La poética del espacio, Gaston Bachelard
La nostalgia del pasado y el intento de recuperarlo han dado a la idea de hogar la dirección de las búsquedas o peregrinaciones a lo largo de la vida. Tiene un simbolismo similar al de la leyenda del Santo Grial, como algo que una vez se perdió y que necesita desesperadamente ser recuperado. Pero al igual que el Santo Grial, el hogar sigue siendo una presa eternamente esquiva. Por supuesto, la búsqueda es, en última instancia, una búsqueda inútil hacia un pasado en el que estaba el hogar original.
La distancia del “hogar” no es siempre una cuestión de kilómetros, sino también de tiempo. La canción de los años sesenta “Homeward Bound” de Simon y Garfunkel trata realmente de un intento de volver a ese tiempo pasado de inocencia. El hogar sobre el que cantan es realmente la América de los años 50. Esta búsqueda del hogar ha sido un tema persistente de gran parte de la literatura estadounidense del siglo XX y de algunos grandes autores, como Thomas Wolfe en sus novelas You Can’t Go Home y Look Homeward Angel.
Pero la búsqueda del hogar no es únicamente competencia de los novelistas. En cierto sentido, todos somos exiliados de este lugar simbólico del hogar porque todos somos exiliados de un tiempo pasado de nuestra vida. El novelista Czeslaw Milosz lo señala en su introducción al libro Exiles de Josef Koudelka.

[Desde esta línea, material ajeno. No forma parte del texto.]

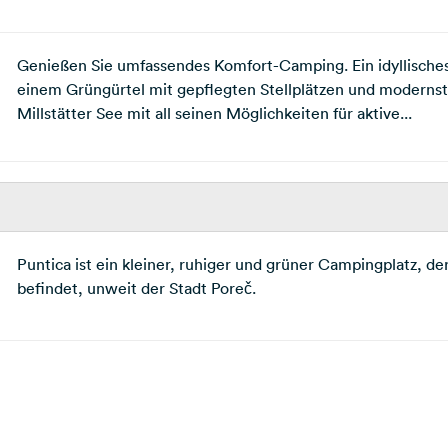
Genießen Sie umfassendes Komfort-Camping. Ein idyllische
einem Grüngürtel mit gepflegten Stellplätzen und moderns
Millstätter See mit all seinen Möglichkeiten für aktive...
Puntica ist ein kleiner, ruhiger und grüner Campingplatz, de
befindet, unweit der Stadt Poreč.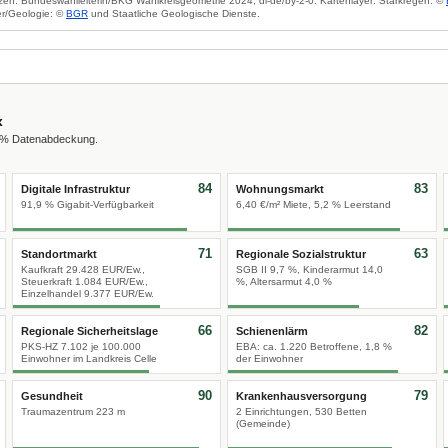
zen: Bundeswahlleiterin/BKG Wahlkreisgeometrie 2024, dl-de/by-2-0. Kartenlayer: Starkregen: ©
r/Geologie: ©
BGR
und Staatliche Geologische Dienste.
x
0 % Datenabdeckung.
84
83
Digitale Infrastruktur
Wohnungsmarkt
91,9 % Gigabit-Verfügbarkeit
6,40 €/m² Miete, 5,2 % Leerstand
71
63
Standortmarkt
Regionale Sozialstruktur
Kaufkraft 29.428 EUR/Ew.,
SGB II 9,7 %, Kinderarmut 14,0
Steuerkraft 1.084 EUR/Ew.,
%, Altersarmut 4,0 %
Einzelhandel 9.377 EUR/Ew.
66
82
Regionale Sicherheitslage
Schienenlärm
PKS-HZ 7.102 je 100.000
EBA: ca. 1.220 Betroffene, 1,8 %
Einwohner im Landkreis Celle
der Einwohner
90
79
Gesundheit
Krankenhausversorgung
Traumazentrum 223 m
2 Einrichtungen, 530 Betten
(Gemeinde)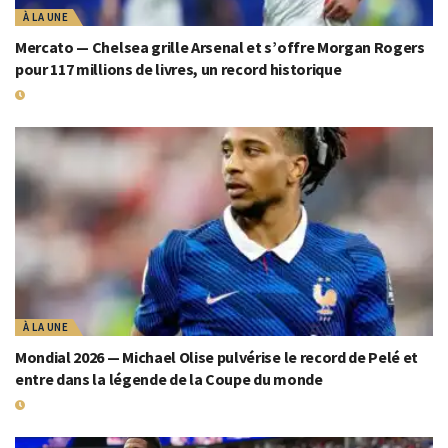
À LA UNE
Mercato — Chelsea grille Arsenal et s’offre Morgan Rogers
pour 117 millions de livres, un record historique
19 JUILLET 2026
À LA UNE
Mondial 2026 — Michael Olise pulvérise le record de Pelé et
entre dans la légende de la Coupe du monde
19 JUILLET 2026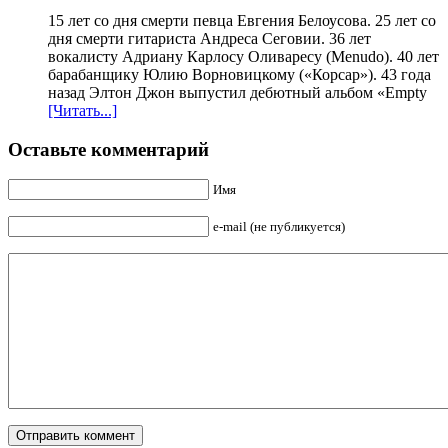
15 лет со дня смерти певца Евгения Белоусова. 25 лет со
дня смерти гитариста Андреса Сеговии. 36 лет
вокалисту Адриану Карлосу Оливаресу (Menudo). 40 лет
барабанщику Юлию Ворновицкому («Корсар»). 43 года
назад Элтон Джон выпустил дебютный альбом «Empty
[Читать...]
Оставьте комментарий
Имя
e-mail (не публикуется)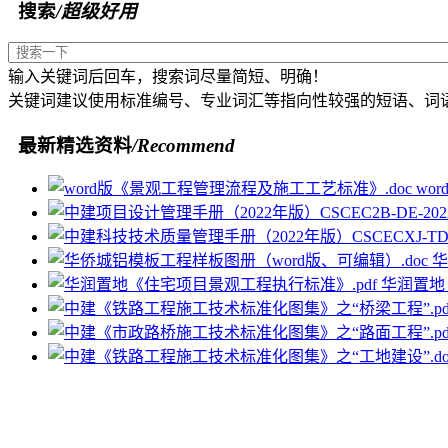
搜索
/超级好用
输入关键词后回车，搜索词尽量简短、明确！
关键词建议使用标准编号、专业词汇等指向性较强的短语、词
最新精选资料
/Recommend
wo
华
华润置地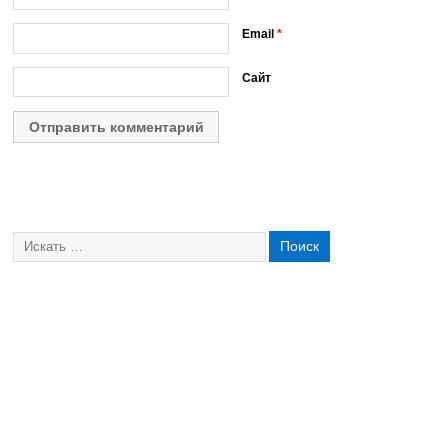
Email
*
Сайт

“Sin embargo, la distancia puede medirse no sólo en kilómetros, sino también en meses, años o decenas de años. Asumiendo esto, podemos considerar la vida de cada ser humano como un movimiento incesante desde la infancia, pasando por las fases de juventud, madurez y vejez”.
Czeslaw Milosz
Este movimiento nos lleva a cada uno de nosotros más lejos de nuestro hogar original y de la primera parte de nuestra vida a la que este hogar estaba asociado. Como señala Milosz, “el pasado de cada individuo sufre constantes transformaciones en su memoria, y la mayoría de las veces adquiere los rasgos de una tierra irrecuperable que el flujo del tiempo hace cada vez más extraña”. Toda la humanidad es, por tanto, exiliada de este hogar original. “¿Qué es entonces el exilio?”, se pregunta Milosz, “si, en este sentido, todo el mundo comparte esta condición”. Todos somos “exiliados” de este hogar original, de este tiempo original de la vida.